[Dataset entries]

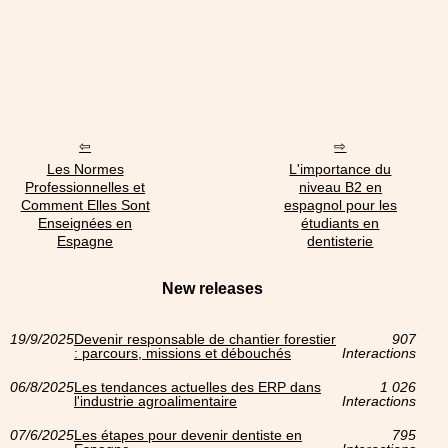
Les Normes
L'importance du
Professionnelles et
niveau B2 en
Comment Elles Sont
espagnol pour les
Enseignées en
étudiants en
Espagne
dentisterie
New releases
19/9/2025
Devenir responsable de chantier forestier
907
: parcours, missions et débouchés
Interactions
06/8/2025
Les tendances actuelles des ERP dans
1 026
l'industrie agroalimentaire
Interactions
07/6/2025
Les étapes pour devenir dentiste en
795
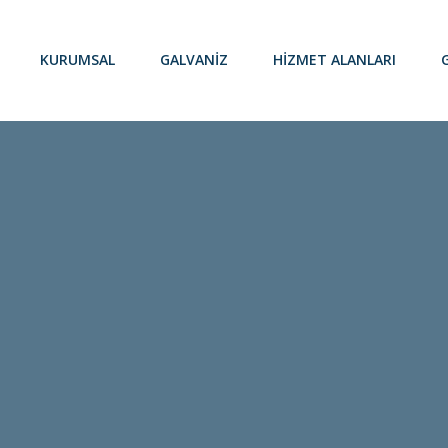
KURUMSAL
GALVANIZ
HIZMET ALANLARI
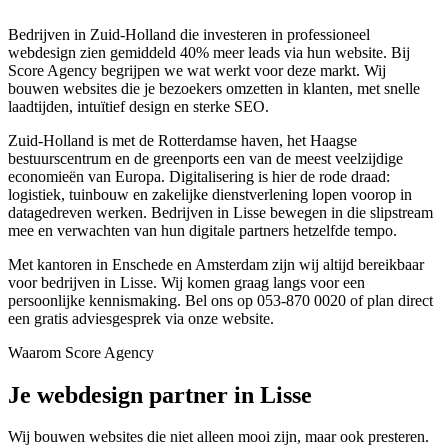
Bedrijven in Zuid-Holland die investeren in professioneel
webdesign zien gemiddeld 40% meer leads via hun website. Bij
Score Agency begrijpen we wat werkt voor deze markt. Wij
bouwen websites die je bezoekers omzetten in klanten, met snelle
laadtijden, intuïtief design en sterke SEO.
Zuid-Holland is met de Rotterdamse haven, het Haagse
bestuurscentrum en de greenports een van de meest veelzijdige
economieën van Europa. Digitalisering is hier de rode draad:
logistiek, tuinbouw en zakelijke dienstverlening lopen voorop in
datagedreven werken. Bedrijven in Lisse bewegen in die slipstream
mee en verwachten van hun digitale partners hetzelfde tempo.
Met kantoren in Enschede en Amsterdam zijn wij altijd bereikbaar
voor bedrijven in Lisse. Wij komen graag langs voor een
persoonlijke kennismaking. Bel ons op 053-870 0020 of plan direct
een gratis adviesgesprek via onze website.
Waarom Score Agency
Je webdesign partner in Lisse
Wij bouwen websites die niet alleen mooi zijn, maar ook presteren.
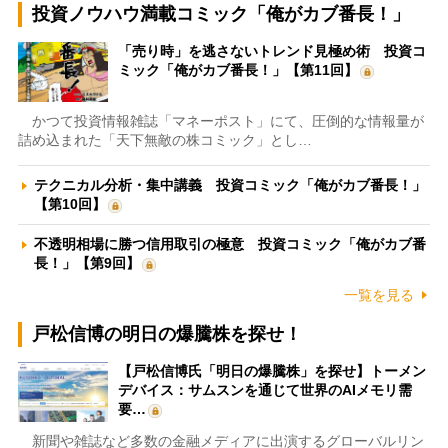
投資ノウハウ満載コミック「俺がカブ番長！」
「売り時」を逃さないトレンド見極め術 投資コ
ミック「俺がカブ番長！」【第11回】
かつて投資情報雑誌「マネーポスト」にて、圧倒的な情報量が
詰め込まれた「天下無敵の株コミック」とし…
テクニカル分析・集中講義 投資コミック「俺がカブ番長！」
【第10回】
不透明相場に勝つ信用取引の極意 投資コミック「俺がカブ番
長！」【第9回】
一覧を見る
戸松信博の明日の爆騰株を探せ！
【戸松信博氏「明日の爆騰株」を探せ】トーメン
デバイス：サムスンを通じて世界のAIメモリ需
要…
新聞や雑誌など多数の金融メディアに出演するグローバルリン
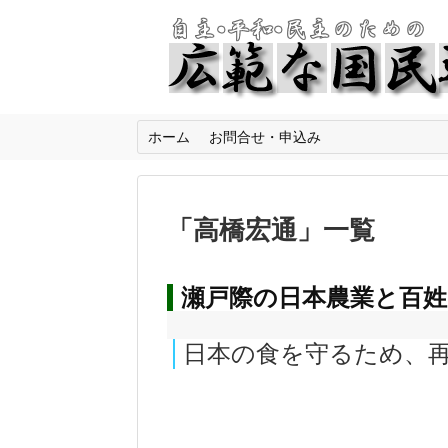
ホーム
お問合せ・申込み
「
高橋宏通
」
一覧
瀬戸際の日本農業と百姓
日本の食を守るため、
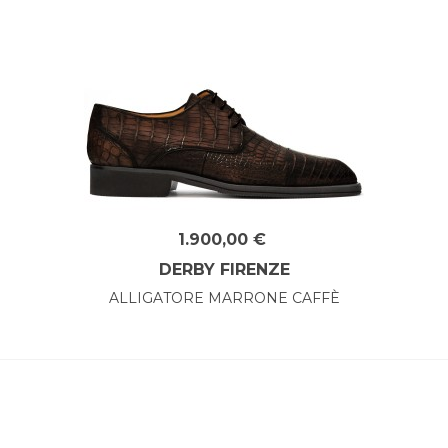
1.900,00 €
DERBY FIRENZE
ALLIGATORE MARRONE CAFFÈ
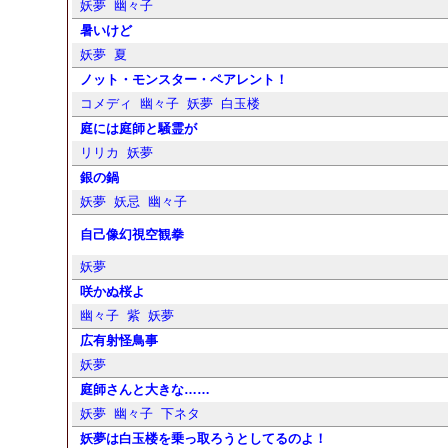
妖夢
幽々子
暑いけど
妖夢
夏
ノット・モンスター・ペアレント！
コメディ
幽々子
妖夢
白玉楼
庭には庭師と騒霊が
リリカ
妖夢
銀の鍋
妖夢
妖忌
幽々子
自己像幻視空観拳
妖夢
咲かぬ桜よ
幽々子
紫
妖夢
広有射怪鳥事
妖夢
庭師さんと大きな……
妖夢
幽々子
下ネタ
妖夢は白玉楼を乗っ取ろうとしてるのよ！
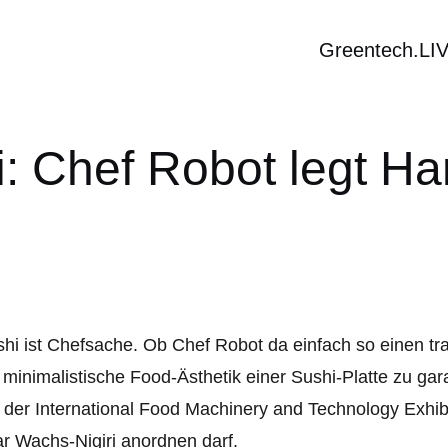
Greentech.LI
: Chef Robot legt H
hi ist Chefsache. Ob Chef Robot da einfach so einen tr
 minimalistische Food-Ästhetik einer Sushi-Platte zu gar
 der International Food Machinery and Technology Exhibi
r Wachs-Nigiri anordnen darf.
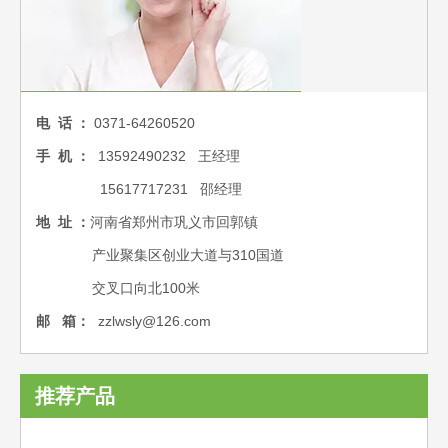
电 话 ：
0371-64260520
手 机 ：
13592490232 王经理
15617717231 邵经理
地 址 ：
河南省郑州市巩义市回郭镇
产业聚集区创业大道与310国道
交叉口向北100米
邮 箱：
zzlwsly@126.co
m
推荐产品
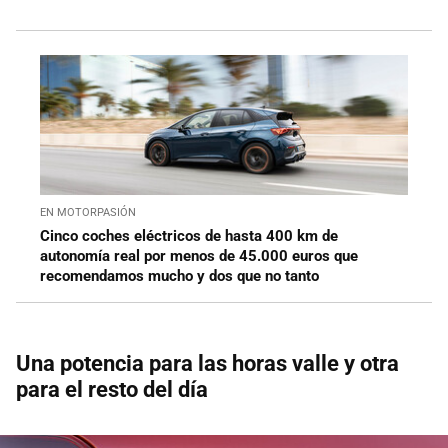
EN MOTORPASIÓN
Cinco coches eléctricos de hasta 400 km de
autonomía real por menos de 45.000 euros que
recomendamos mucho y dos que no tanto
Una potencia para las horas valle y otra
para el resto del día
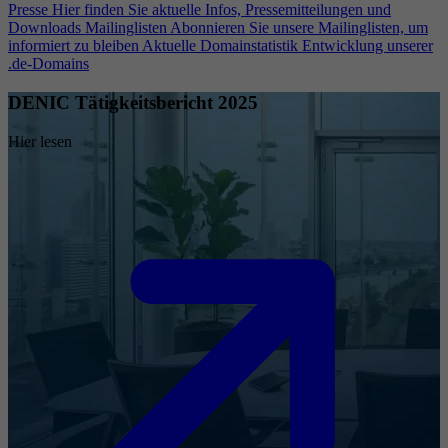
Presse
Hier finden Sie aktuelle Infos, Pressemitteilungen und
Downloads
Mailinglisten
Abonnieren Sie unsere Mailinglisten, um
informiert zu bleiben
Aktuelle Domainstatistik
Entwicklung unserer
.de-Domains
DENIC Tätigkeitsbericht 2025
Hier lesen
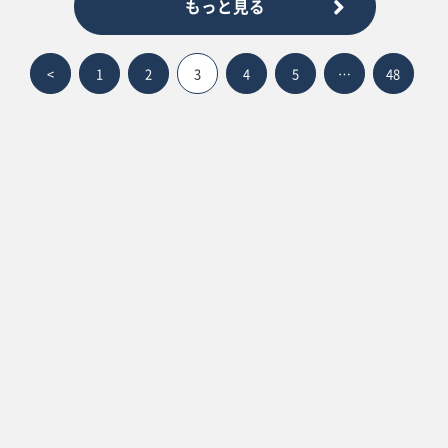
もっと見る
<
1
2
3
4
5
…
48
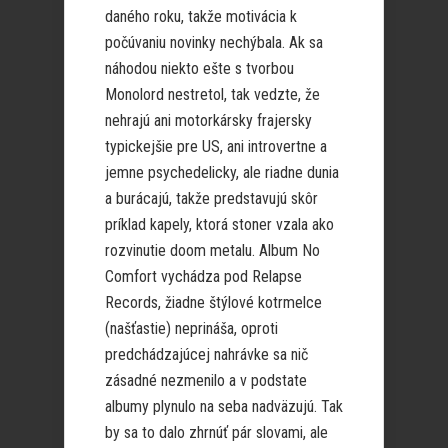
daného roku, takže motivácia k
počúvaniu novinky nechýbala. Ak sa
náhodou niekto ešte s tvorbou
Monolord nestretol, tak vedzte, že
nehrajú ani motorkársky frajersky
typickejšie pre US, ani introvertne a
jemne psychedelicky, ale riadne dunia
a burácajú, takže predstavujú skôr
príklad kapely, ktorá stoner vzala ako
rozvinutie doom metalu. Album No
Comfort vychádza pod Relapse
Records, žiadne štýlové kotrmelce
(našťastie) neprináša, oproti
predchádzajúcej nahrávke sa nič
zásadné nezmenilo a v podstate
albumy plynulo na seba nadväzujú. Tak
by sa to dalo zhrnúť pár slovami, ale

INSTRUCTION >> Gather each line in the entries above where the string "webdesign" is found.

SOLVED PROBLEM >>
webdesign zien gemiddeld 40% meer leads via hun website. Bij
Je webdesign partner in Lisse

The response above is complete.